## [Provided passage]
While his book may be a bit dated, and a new guard has come along with all the bling and showmanship of Joe Hachem, Daniel Negreanu and Phil Hellmuth, Garmirian isn’t going anywhere. He’s doing what he does best — putting out a modest supply of P.G. Cigars from an equally modest shop in McLean, Virginia.

He’s been making small-batch tobacco since long before microbrews were cool. He’s worked with the same growers, the same buyers, the same rollers for more than two decades. And he doesn’t advertise.

Garmirian told me about his “very small” sales numbers. “The highest year was 1996, which was 720,000 cigars. Since then — I think we are around 250,000” per year. By comparison, Rocky Patel, who has been in the business only about half as long, makes and sells upwards of 20 million cigars annually, according to a 2011 CNBC profile.

The two men are clearly going after different market segments. If Rocky fancies himself the latest Corvette, Garmirian is a niche-market Aston Martin — just like the understated roadster sitting in his parking space when I met him. (I’ll let you guess whose cigars cost more.)

Controversies and infighting aside, of course, it’s the end product that matters. And Garmirian’s cigars are, in a word, fantastic. The only people I’ve ever heard saying anything disagreeable about them are sales reps from other cigar companies.

I had the good fortune to catch up with Paul at his shop in August. What was scheduled for a 90-minute chat turned into a 4-hour discussion. He’s a fascinating perfectionist, a signpost to what cigar culture used to be.

“I just came back from the show,” he said, referring to the annual International Premium Cigar & Pipe Retailers trade show. “Its overwhelming. We had three booths — very elegant, very understated. And you see people with 16 booths, motorcycles hanging from the ceiling.”

“This product, traditionally, has some dignity. Then you vulgarize it. You start infusing it. You start making fancy packages. You start — I just got the catalog that has the people who make Liga Privada: They are making cigars for the drug stores! Grape, orange.” [Editor’s note, Sept. 19: Drew Estate informs me that this is not true.]

“They don’t care.”

Who doesn’t care, exactly?

“There’s a magazine article that came out two weeks ago,” Garmirian explained, “that had all the, I call them ‘The Looney Club.’ All the loonies. You know: Tatuaje, Drew Estate, Don Giolito [from Illusione Cigars]. All these — This is crazy. Who are these people? [It’s] hip-hop, where they have bastardized cigar smoking to a level of being a la vogue, being cool.”

“You know, what’s funny for me is that when I started I was in my forties. And I felt I was young. Now they look at me as antiquated even though I’m only 68 — actually I just turned 69.”

Compared to those other guys, the ones on the cover of the latest issue of Cigar Press, Garmirian is definitely the old guard. (RELATED: ‘Tempus’ devours everything, said the Romans)

“I don’t want to say I admire the people for what they are doing, but I admire their energy level. I do not like what they are doing, the rest of the industry — I don’t admire their methods, but I admire their energy. It’s almost like an obsession.”

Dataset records
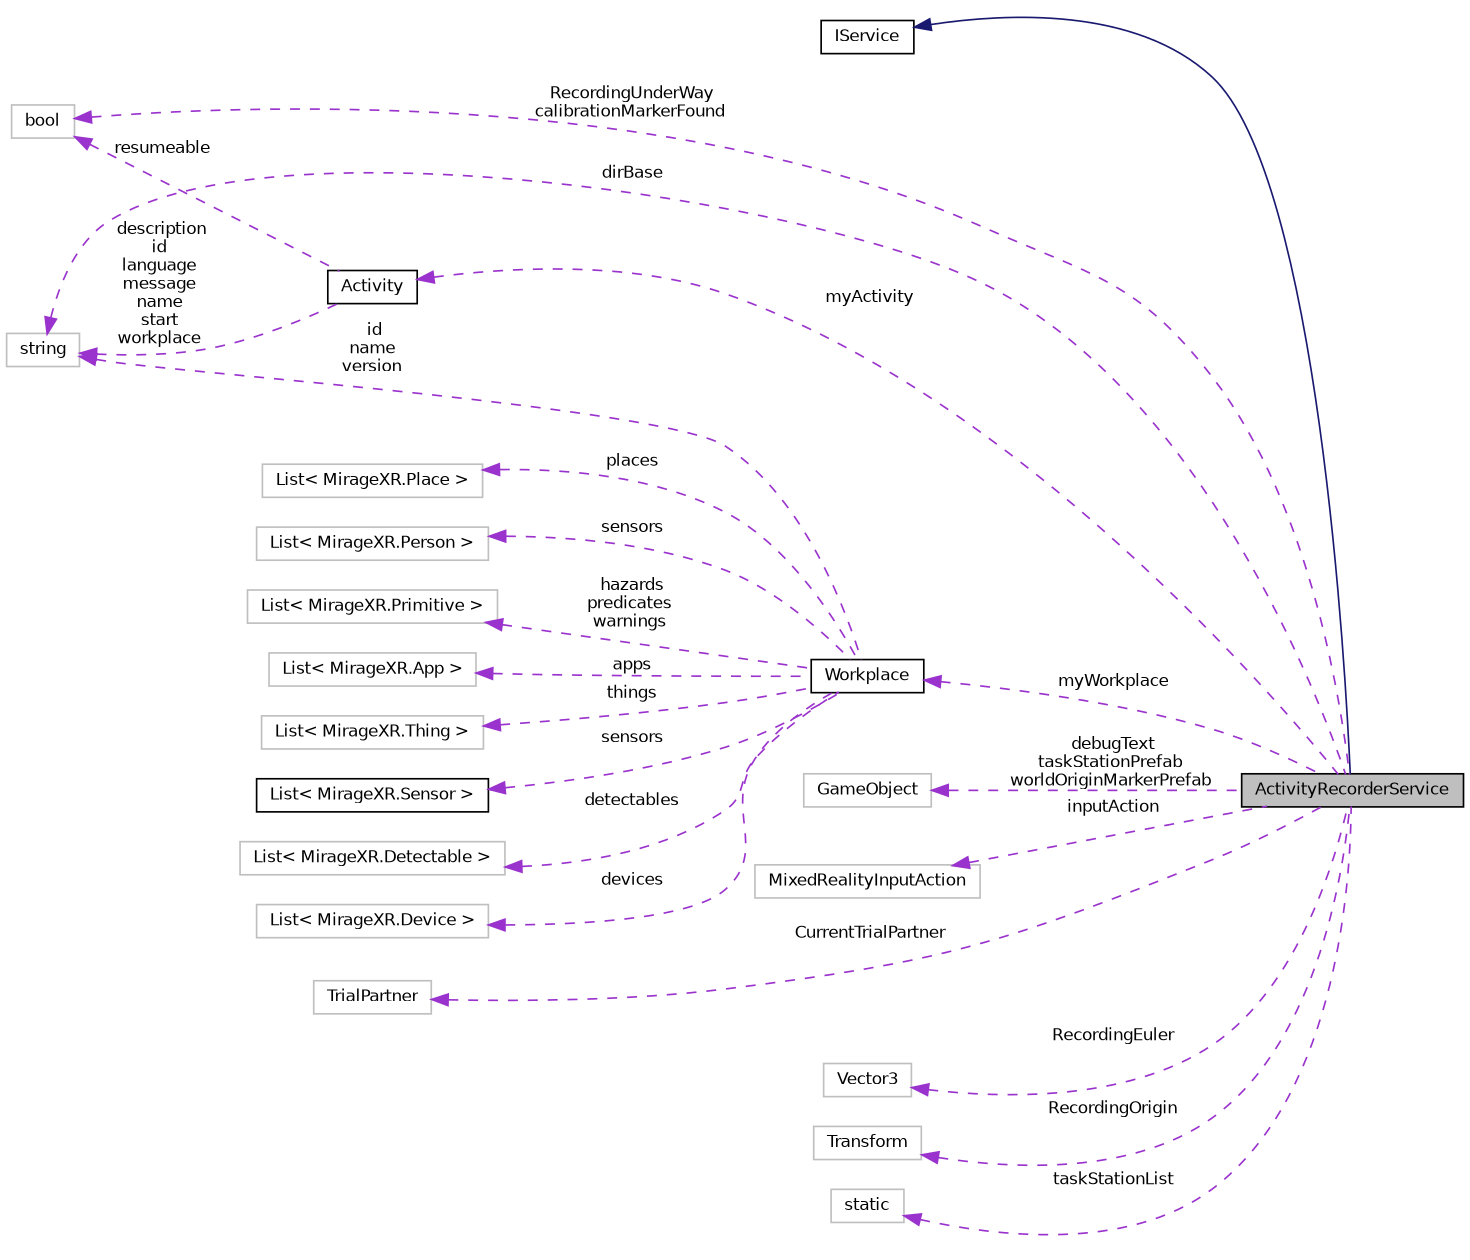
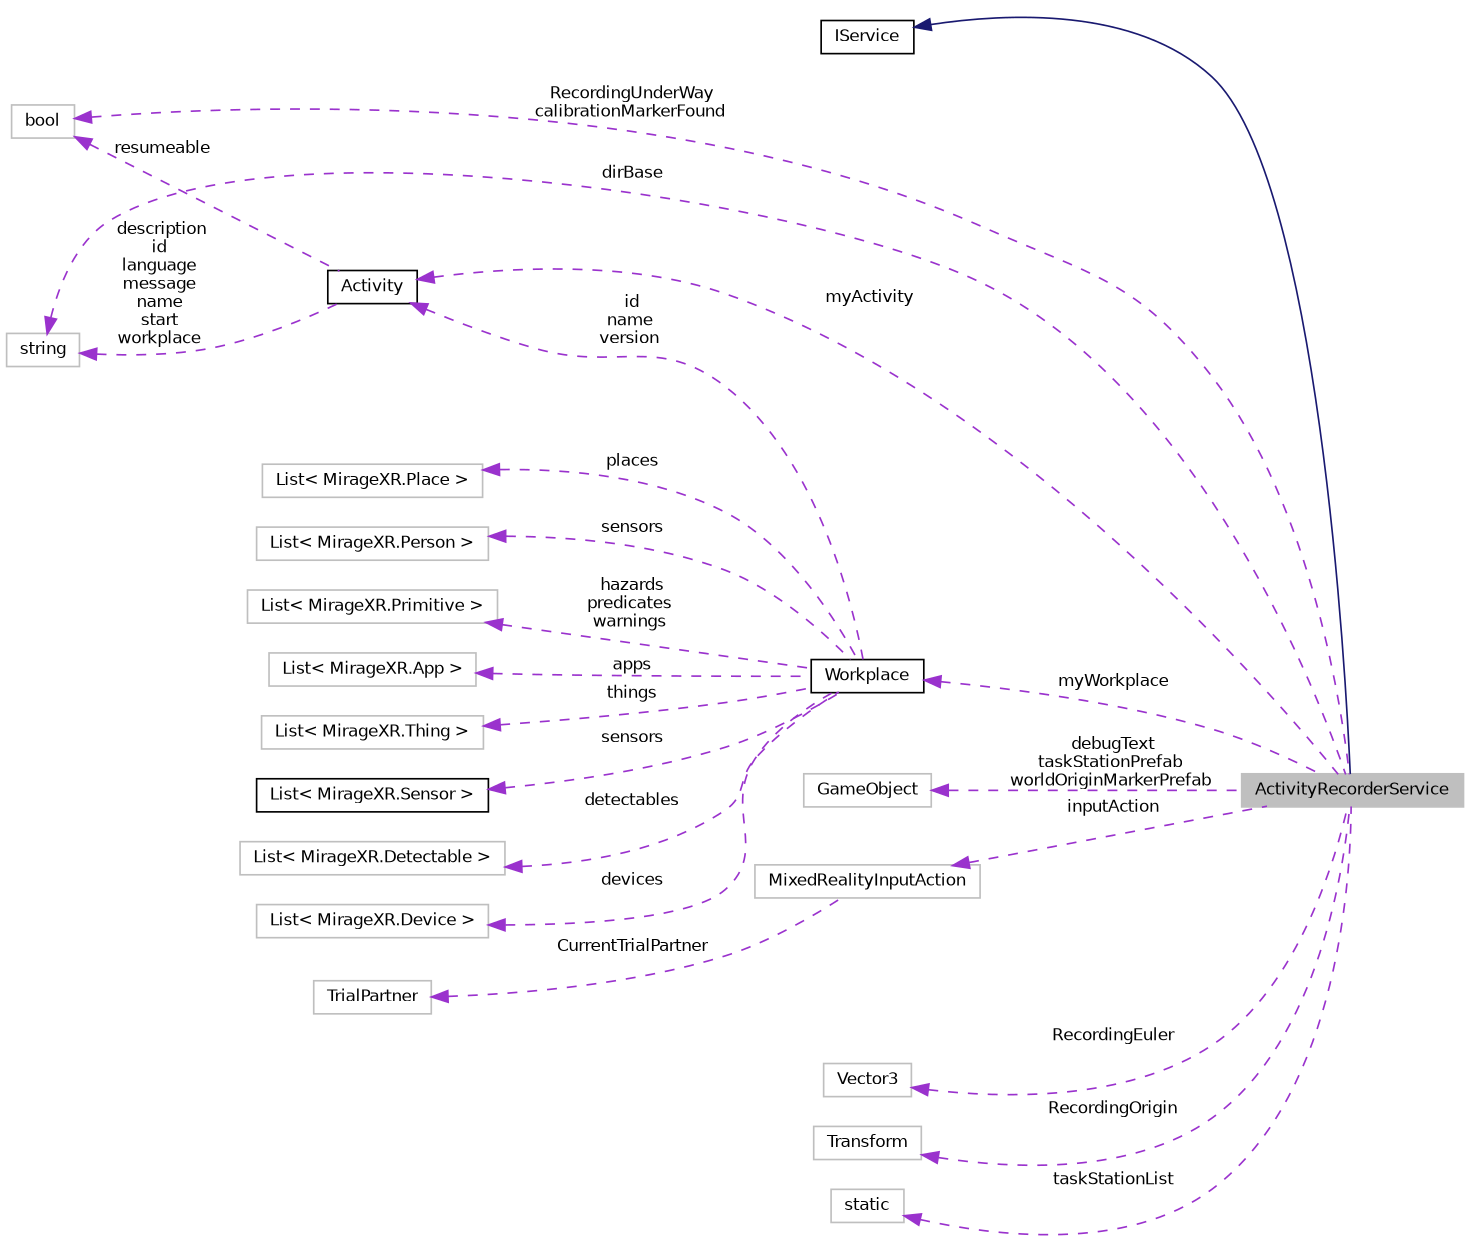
  digraph {
    rankdir=LR
    node [color=grey75 fillcolor=white fontname=Helvetica fontsize=10 shape=record style=filled]
    edge [color=darkorchid3 dir=back fontname=Helvetica fontsize=10 labelfontname=Helvetica labelfontsize=10 style=dashed]
-   n1 [color=black fillcolor=grey75 fontcolor=black height=0.2 label=ActivityRecorderService width=0.4]
+   n1 [fillcolor=grey75 fontcolor=black height=0.2 label=ActivityRecorderService width=0.4]
    n2 [color=black height=0.2 label=IService width=0.4]
    n3 [color=black height=0.2 label=Workplace width=0.4]
    n4 [height=0.2 label="List\< MirageXR.App \>" width=0.4]
    n5 [height=0.2 label=string width=0.4]
    n6 [color=black height=0.2 label=Activity width=0.4]
    n7 [height=0.2 label="List\< MirageXR.Device \>" width=0.4]
    n8 [height=0.2 label="List\< MirageXR.Place \>" width=0.4]
    n9 [height=0.2 label="List\< MirageXR.Person \>" width=0.4]
    n10 [height=0.2 label="List\< MirageXR.Primitive \>" width=0.4]
    n11 [height=0.2 label="List\< MirageXR.Thing \>" width=0.4]
    n12 [color=black height=0.2 label="List\< MirageXR.Sensor \>" width=0.4]
    n13 [height=0.2 label="List\< MirageXR.Detectable \>" width=0.4]
    n14 [height=0.2 label=GameObject width=0.4]
    n15 [height=0.2 label=MixedRealityInputAction width=0.4]
    n16 [height=0.2 label=Vector3 width=0.4]
    n17 [height=0.2 label=bool width=0.4]
    n18 [height=0.2 label=Transform width=0.4]
    n19 [height=0.2 label=TrialPartner width=0.4]
    n20 [height=0.2 label=static width=0.4]
    n2 -> n1 [color=midnightblue style=solid]
    n3 -> n1 [label=" myWorkplace"]
    n4 -> n3 [label=" apps"]
    n5 -> n1 [label=" dirBase"]
-   n5 -> n3 [label=" id\nname\nversion"]
+   n6 -> n3 [label=" id\nname\nversion"]
    n5 -> n6 [label=" description\nid\nlanguage\nmessage\nname\nstart\nworkplace"]
    n6 -> n1 [label=" myActivity"]
    n7 -> n3 [label=" devices"]
    n8 -> n3 [label=" places"]
    n9 -> n3 [label=" sensors"]
    n10 -> n3 [label=" hazards\npredicates\nwarnings"]
    n11 -> n3 [label=" things"]
    n12 -> n3 [label=" sensors"]
    n13 -> n3 [label=" detectables"]
    n14 -> n1 [label=" debugText\ntaskStationPrefab\nworldOriginMarkerPrefab"]
    n15 -> n1 [label=" inputAction"]
    n16 -> n1 [label=" RecordingEuler"]
    n17 -> n1 [label=" RecordingUnderWay\ncalibrationMarkerFound"]
    n17 -> n6 [label=" resumeable"]
    n18 -> n1 [label=" RecordingOrigin"]
-   n19 -> n1 [label=" CurrentTrialPartner"]
+   n19 -> n15 [label=" CurrentTrialPartner"]
    n20 -> n1 [label=" taskStationList"]
  }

## [Written instruction 1]
According to the cigar article, how many cigars did Garmirian sell in his best year?
## [Written instruction 2]
Pick up the piece on Garmirian's cigars right after its final sentence and carry it forward for a few paragraphs.
The data has nothing to do with this.

## [Response 1]
720,000 cigars, in 1996.

## [Response 2]
That obsession, he said, is about commercial success. But it can come at the expense of gentility and sophistication. “America is a great place,” he said, almost ruefully, “because it’s so easy to establish instant credibility.”

“I don’t want to antagonize the publishers, but you know, my cigar is the only cigar that has never been advertised once. I have never advertised. How can you advertise when the demand exceeds the supply? And then I’ve never had [sales] reps, because what the rep does is that he sells and sells and sells — puts pressure on me. I have to put pressure on the manufacturing. And what happens then?”

“It’s the integrity of the product. It suffers.”

But supply-and-demand aside, what’s wrong with cigars becoming more of an “everyman” sort of thing?

“From the point of view of the market … The fortunate thing is that cigar smoking has been democratized in America,” Garmirian allowed. “Because in Europe, it’s the wealthy — traditionally, in the history — aristocrats, kings, and moguls, movie stars, gangsters.”

“But sometimes –”

He takes a breath, and the former international relations professor slips into his classroom mode.

“Aristotle used to describe democracy as — [it] could be one of the worst forms of government because it degenerates into mediocrity,” said professor Paul.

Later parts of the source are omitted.